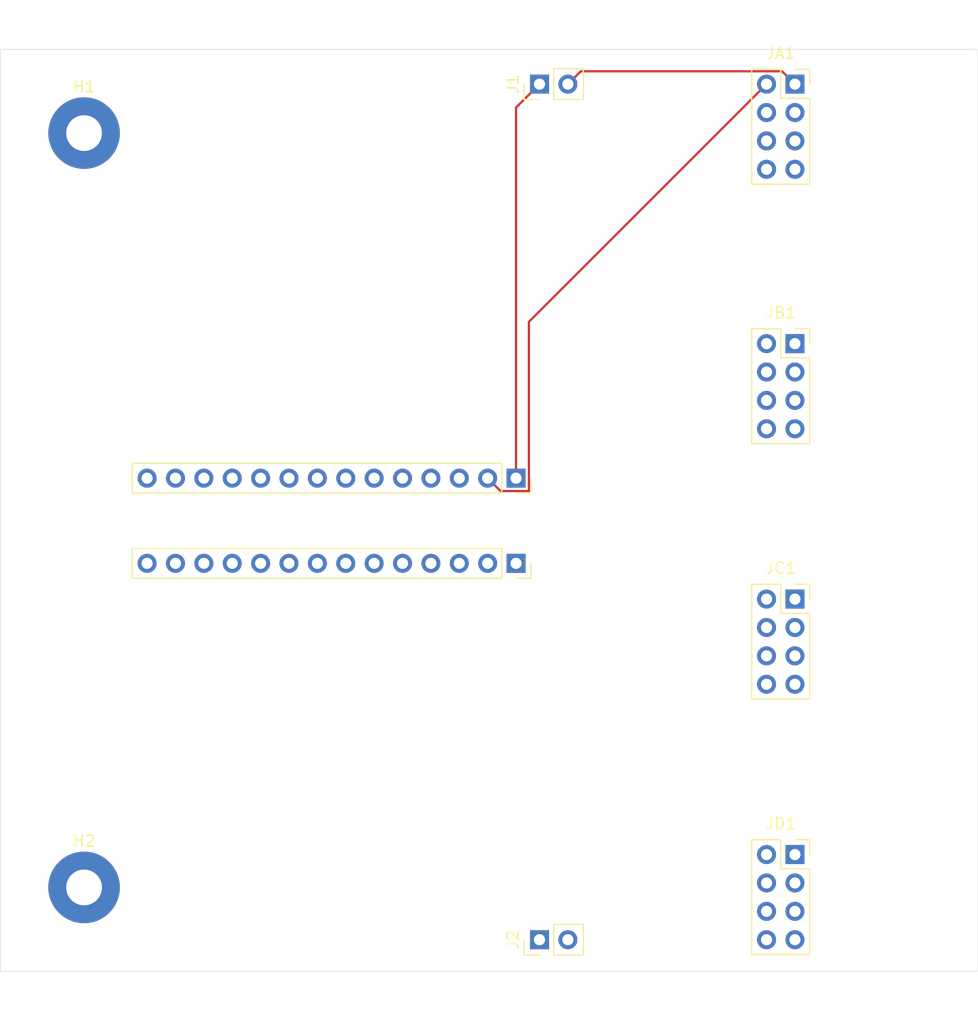
<source format=kicad_pcb>
(kicad_pcb
	(version 20241229)
	(generator "pcbnew")
	(generator_version "9.0")
	(general
		(thickness 1.6)
		(legacy_teardrops no)
	)
	(paper "A4")
	(layers
		(0 "F.Cu" signal)
		(2 "B.Cu" signal)
		(9 "F.Adhes" user "F.Adhesive")
		(11 "B.Adhes" user "B.Adhesive")
		(13 "F.Paste" user)
		(15 "B.Paste" user)
		(5 "F.SilkS" user "F.Silkscreen")
		(7 "B.SilkS" user "B.Silkscreen")
		(1 "F.Mask" user)
		(3 "B.Mask" user)
		(17 "Dwgs.User" user "User.Drawings")
		(19 "Cmts.User" user "User.Comments")
		(21 "Eco1.User" user "User.Eco1")
		(23 "Eco2.User" user "User.Eco2")
		(25 "Edge.Cuts" user)
		(27 "Margin" user)
		(31 "F.CrtYd" user "F.Courtyard")
		(29 "B.CrtYd" user "B.Courtyard")
		(35 "F.Fab" user)
		(33 "B.Fab" user)
		(39 "User.1" user)
		(41 "User.2" user)
		(43 "User.3" user)
		(45 "User.4" user)
	)
	(setup
		(pad_to_mask_clearance 0)
		(allow_soldermask_bridges_in_footprints no)
		(tenting front back)
		(pcbplotparams
			(layerselection 0x00000000_00000000_55555555_5755f5ff)
			(plot_on_all_layers_selection 0x00000000_00000000_00000000_00000000)
			(disableapertmacros no)
			(usegerberextensions no)
			(usegerberattributes yes)
			(usegerberadvancedattributes yes)
			(creategerberjobfile yes)
			(dashed_line_dash_ratio 12.000000)
			(dashed_line_gap_ratio 3.000000)
			(svgprecision 4)
			(plotframeref no)
			(mode 1)
			(useauxorigin no)
			(hpglpennumber 1)
			(hpglpenspeed 20)
			(hpglpendiameter 15.000000)
			(pdf_front_fp_property_popups yes)
			(pdf_back_fp_property_popups yes)
			(pdf_metadata yes)
			(pdf_single_document no)
			(dxfpolygonmode yes)
			(dxfimperialunits yes)
			(dxfusepcbnewfont yes)
			(psnegative no)
			(psa4output no)
			(plot_black_and_white yes)
			(sketchpadsonfab no)
			(plotpadnumbers no)
			(hidednponfab no)
			(sketchdnponfab yes)
			(crossoutdnponfab yes)
			(subtractmaskfromsilk no)
			(outputformat 1)
			(mirror no)
			(drillshape 1)
			(scaleselection 1)
			(outputdirectory "")
		)
	)
	(net 0 "")
	(net 1 "/MPW_28_P")
	(net 2 "/MPW_1_C")
	(net 3 "/MPW_1_P")
	(net 4 "/MPW_28_C")
	(net 5 "/MPW_2")
	(net 6 "/MPW_6")
	(net 7 "/MPW_7")
	(net 8 "/MPW_3")
	(net 9 "/MPW_4")
	(net 10 "unconnected-(JA1-Pin_8-Pad8)")
	(net 11 "/MPW_5")
	(net 12 "/MPW_9")
	(net 13 "/MPW_11")
	(net 14 "/MPW_8")
	(net 15 "/MPW_13")
	(net 16 "/MPW_10")
	(net 17 "/MPW_14")
	(net 18 "unconnected-(JB1-Pin_8-Pad8)")
	(net 19 "/MPW_12")
	(net 20 "/MPW_20")
	(net 21 "/MPW_19")
	(net 22 "unconnected-(JC1-Pin_8-Pad8)")
	(net 23 "/MPW_16")
	(net 24 "/MPW_18")
	(net 25 "/MPW_15")
	(net 26 "/MPW_21")
	(net 27 "/MPW_17")
	(net 28 "/MPW_22")
	(net 29 "/MPW_26")
	(net 30 "/MPW_24")
	(net 31 "/MPW_23")
	(net 32 "/MPW_25")
	(net 33 "/MPW_27")
	(net 34 "unconnected-(JD1-Pin_8-Pad8)")
	(footprint "Connector_PinSocket_2.54mm:PinSocket_2x04_P2.54mm_Vertical" (layer "F.Cu") (at 71.12 -73.66))
	(footprint "Connector_PinSocket_2.54mm:PinSocket_2x04_P2.54mm_Vertical" (layer "F.Cu") (at 71.12 -27.94))
	(footprint "Connector_PinSocket_2.54mm:PinSocket_2x04_P2.54mm_Vertical" (layer "F.Cu") (at 71.12 -96.88))
	(footprint "Connector_PinHeader_2.54mm:PinHeader_1x02_P2.54mm_Vertical" (layer "F.Cu") (at 48.26 -96.88 90))
	(footprint "Connector_PinSocket_2.54mm:PinSocket_2x04_P2.54mm_Vertical" (layer "F.Cu") (at 71.12 -50.8))
	(footprint "MountingHole:MountingHole_3.2mm_M3_Pad" (layer "F.Cu") (at 7.5 -25))
	(footprint "Connector_PinHeader_2.54mm:PinHeader_1x02_P2.54mm_Vertical" (layer "F.Cu") (at 48.26 -20.32 90))
	(footprint "user_socket28_2p54:user_socket28_2p54" (layer "F.Cu") (at 47.96 -59.87 -90))
	(footprint "MountingHole:MountingHole_3.2mm_M3_Pad" (layer "F.Cu") (at 7.5 -92.5))
	(gr_rect
		(start 0 -100)
		(end 87.5 -17.5)
		(stroke
			(width 0.05)
			(type default)
		)
		(fill no)
		(layer "Edge.Cuts")
		(uuid "0715cd96-40e4-4211-b087-fe7cd5c65efa")
	)
	(segment
		(start 46.16 -94.78)
		(end 48.26 -96.88)
		(width 0.2)
		(layer "F.Cu")
		(net 2)
		(uuid "720e1840-5c4c-4dc9-88f8-7e8e03781cc3")
	)
	(segment
		(start 46.16 -61.62)
		(end 46.16 -94.78)
		(width 0.2)
		(layer "F.Cu")
		(net 2)
		(uuid "e7540225-613f-43c0-a136-999bd299f744")
	)
	(segment
		(start 51.951 -98.031)
		(end 69.969 -98.031)
		(width 0.2)
		(layer "F.Cu")
		(net 3)
		(uuid "54b89dbc-ed9a-44b7-a4b3-e99b194b2e56")
	)
	(segment
		(start 69.969 -98.031)
		(end 71.12 -96.88)
		(width 0.2)
		(layer "F.Cu")
		(net 3)
		(uuid "cef6e7b5-cb82-42a0-8919-db73a7c5abdc")
	)
	(segment
		(start 50.8 -96.88)
		(end 51.951 -98.031)
		(width 0.2)
		(layer "F.Cu")
		(net 3)
		(uuid "eb6cee42-599d-4149-99f3-063d895c7a66")
	)
	(segment
		(start 47.311 -60.469)
		(end 47.311 -75.611)
		(width 0.2)
		(layer "F.Cu")
		(net 5)
		(uuid "0d2afaa5-1218-4712-8ef8-4a65ccde0614")
	)
	(segment
		(start 44.771 -60.469)
		(end 47.311 -60.469)
		(width 0.2)
		(layer "F.Cu")
		(net 5)
		(uuid "44144122-b737-45e5-980d-f2070fc08429")
	)
	(segment
		(start 43.62 -61.62)
		(end 44.771 -60.469)
		(width 0.2)
		(layer "F.Cu")
		(net 5)
		(uuid "846217af-c369-417c-aa67-cf557cfc397c")
	)
	(segment
		(start 47.311 -75.611)
		(end 68.58 -96.88)
		(width 0.2)
		(layer "F.Cu")
		(net 5)
		(uuid "e774dfca-77a3-4b93-a25c-d647e2ceb443")
	)
	(embedded_fonts no)
)

</source>
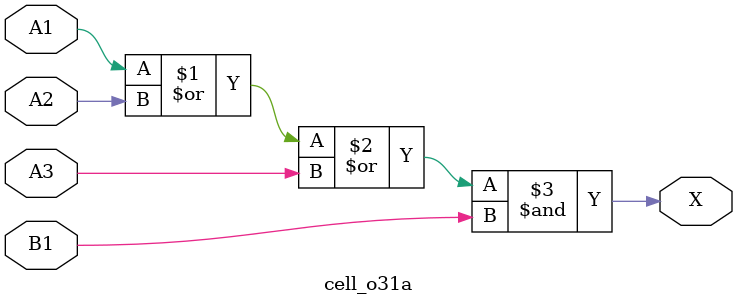
<source format=v>
`timescale 1ps/1ps
module cell_o31a
(
    input wire A1,
    input wire A2,
    input wire A3,
    input wire B1,
    output wire X
);
    assign X = ((A1 | A2 | A3) & B1);
endmodule

</source>
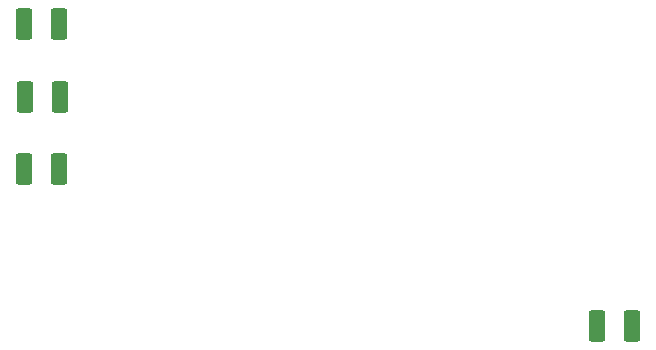
<source format=gbr>
%TF.GenerationSoftware,KiCad,Pcbnew,7.0.7*%
%TF.CreationDate,2023-09-19T21:30:54-07:00*%
%TF.ProjectId,PCB Layout,50434220-4c61-4796-9f75-742e6b696361,rev?*%
%TF.SameCoordinates,Original*%
%TF.FileFunction,Paste,Top*%
%TF.FilePolarity,Positive*%
%FSLAX46Y46*%
G04 Gerber Fmt 4.6, Leading zero omitted, Abs format (unit mm)*
G04 Created by KiCad (PCBNEW 7.0.7) date 2023-09-19 21:30:54*
%MOMM*%
%LPD*%
G01*
G04 APERTURE LIST*
G04 Aperture macros list*
%AMRoundRect*
0 Rectangle with rounded corners*
0 $1 Rounding radius*
0 $2 $3 $4 $5 $6 $7 $8 $9 X,Y pos of 4 corners*
0 Add a 4 corners polygon primitive as box body*
4,1,4,$2,$3,$4,$5,$6,$7,$8,$9,$2,$3,0*
0 Add four circle primitives for the rounded corners*
1,1,$1+$1,$2,$3*
1,1,$1+$1,$4,$5*
1,1,$1+$1,$6,$7*
1,1,$1+$1,$8,$9*
0 Add four rect primitives between the rounded corners*
20,1,$1+$1,$2,$3,$4,$5,0*
20,1,$1+$1,$4,$5,$6,$7,0*
20,1,$1+$1,$6,$7,$8,$9,0*
20,1,$1+$1,$8,$9,$2,$3,0*%
G04 Aperture macros list end*
%ADD10RoundRect,0.250001X0.462499X1.074999X-0.462499X1.074999X-0.462499X-1.074999X0.462499X-1.074999X0*%
G04 APERTURE END LIST*
D10*
%TO.C,D1*%
X173764600Y-89357200D03*
X170789600Y-89357200D03*
%TD*%
%TO.C,D4*%
X219263900Y-102692200D03*
X222238900Y-102692200D03*
%TD*%
%TO.C,D3*%
X173750300Y-77114400D03*
X170775300Y-77114400D03*
%TD*%
%TO.C,D2*%
X170826100Y-83312000D03*
X173801100Y-83312000D03*
%TD*%
M02*

</source>
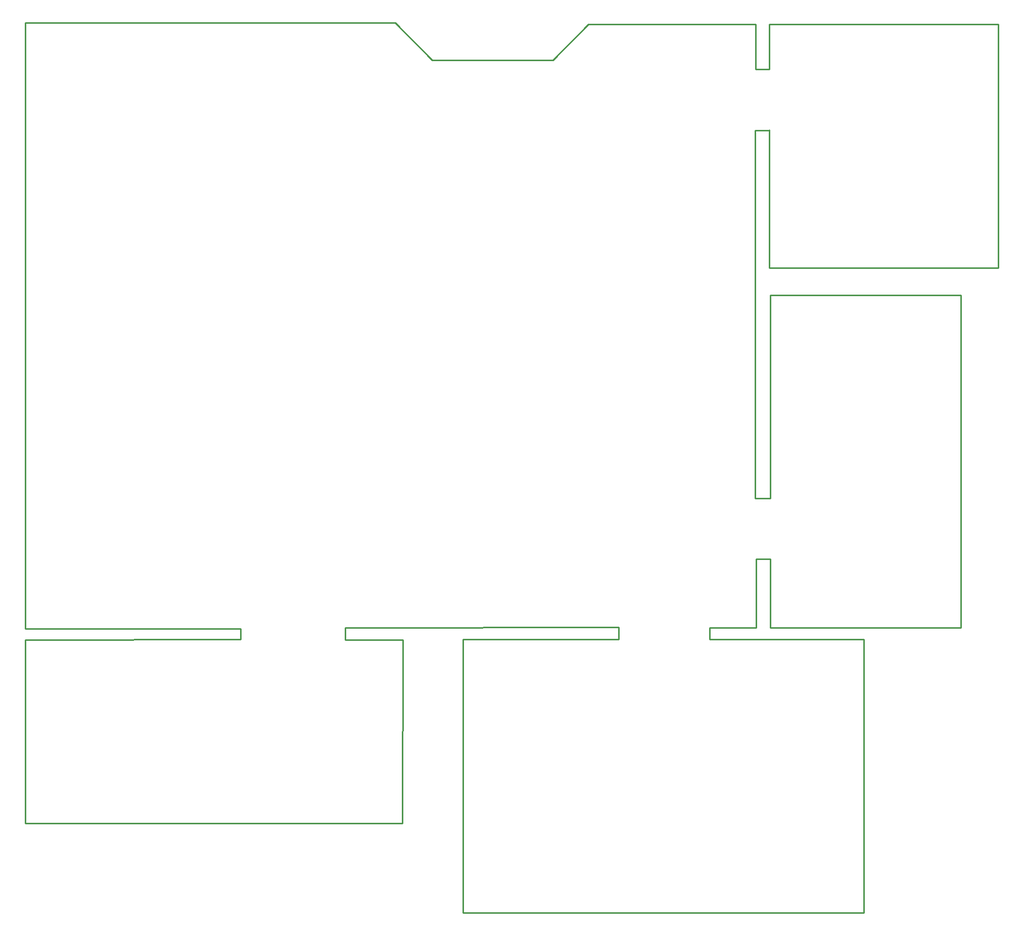
<source format=gko>
G04 Layer: BoardOutlineLayer*
G04 EasyEDA v6.5.42, 2024-02-23 22:21:14*
G04 3aace9d48a714ce2aeec92cc817ea311,70a670f4ca684169977cf979d80dc4ec,10*
G04 Gerber Generator version 0.2*
G04 Scale: 100 percent, Rotated: No, Reflected: No *
G04 Dimensions in millimeters *
G04 leading zeros omitted , absolute positions ,4 integer and 5 decimal *
%FSLAX45Y45*%
%MOMM*%

%ADD10C,0.2540*%
D10*
X8404733Y-2614523D02*
G01*
X8404697Y3548773D01*
X12471273Y5321198D02*
G01*
X12471273Y1244498D01*
X12471400Y5321300D02*
G01*
X8636000Y5321300D01*
X8636000Y4572000D01*
X8635875Y1244500D02*
G01*
X12471275Y1244500D01*
X8407400Y4572000D02*
G01*
X8407400Y5321300D01*
X-3825366Y5346598D02*
G01*
X2374011Y5346598D01*
X2996311Y4724298D01*
X5012309Y4724298D01*
X5610733Y5322976D01*
X8407400Y5321300D01*
X8407400Y4572000D02*
G01*
X8636000Y4572000D01*
X8636000Y3556000D02*
G01*
X8635873Y1244498D01*
X8636000Y3548773D02*
G01*
X8404697Y3548773D01*
X11846433Y-4786223D02*
G01*
X11846433Y789076D01*
X8658733Y789076D01*
X8658733Y-2614523D01*
X3505200Y-9563100D02*
G01*
X3505200Y-4978400D01*
X3505200Y-4978400D02*
G01*
X6118697Y-4976799D01*
X10220797Y-4976809D02*
G01*
X10220797Y-9561509D01*
X3505200Y-9563100D01*
X8658697Y-2614604D02*
G01*
X8404697Y-2614604D01*
X-3822700Y-4800600D02*
G01*
X-3825379Y5346692D01*
X-3822700Y-4800600D02*
G01*
X-215922Y-4799017D01*
X-3825366Y-4989423D02*
G01*
X-215900Y-4978400D01*
X-215922Y-4799017D01*
X-3825402Y-8062904D02*
G01*
X-3825366Y-4989423D01*
X2489200Y-8064500D02*
G01*
X-3825402Y-8062904D01*
X2501900Y-4991100D02*
G01*
X2489200Y-8064500D01*
X1533507Y-4989504D02*
G01*
X2501900Y-4991100D01*
X1533999Y-4786304D02*
G01*
X1533507Y-4989504D01*
X1533999Y-4786304D02*
G01*
X6118697Y-4773604D01*
X6118697Y-4773604D02*
G01*
X6118697Y-4976799D01*
X7642697Y-4976804D02*
G01*
X10220797Y-4976809D01*
X7642697Y-4786304D02*
G01*
X7642697Y-4976804D01*
X8658697Y-3630604D02*
G01*
X8417433Y-3630523D01*
X8417433Y-4786223D01*
X7642733Y-4786223D01*
X8658697Y-3630604D02*
G01*
X8658697Y-4786304D01*
X11846397Y-4786304D01*

%LPD*%
M02*

</source>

● **Problem statement**:
In the entries, find every line holding "unconnected" and copy it.

● **Your response**:
	(net 10 "unconnected-(JA1-Pin_8-Pad8)")
	(net 18 "unconnected-(JB1-Pin_8-Pad8)")
	(net 22 "unconnected-(JC1-Pin_8-Pad8)")
	(net 34 "unconnected-(JD1-Pin_8-Pad8)")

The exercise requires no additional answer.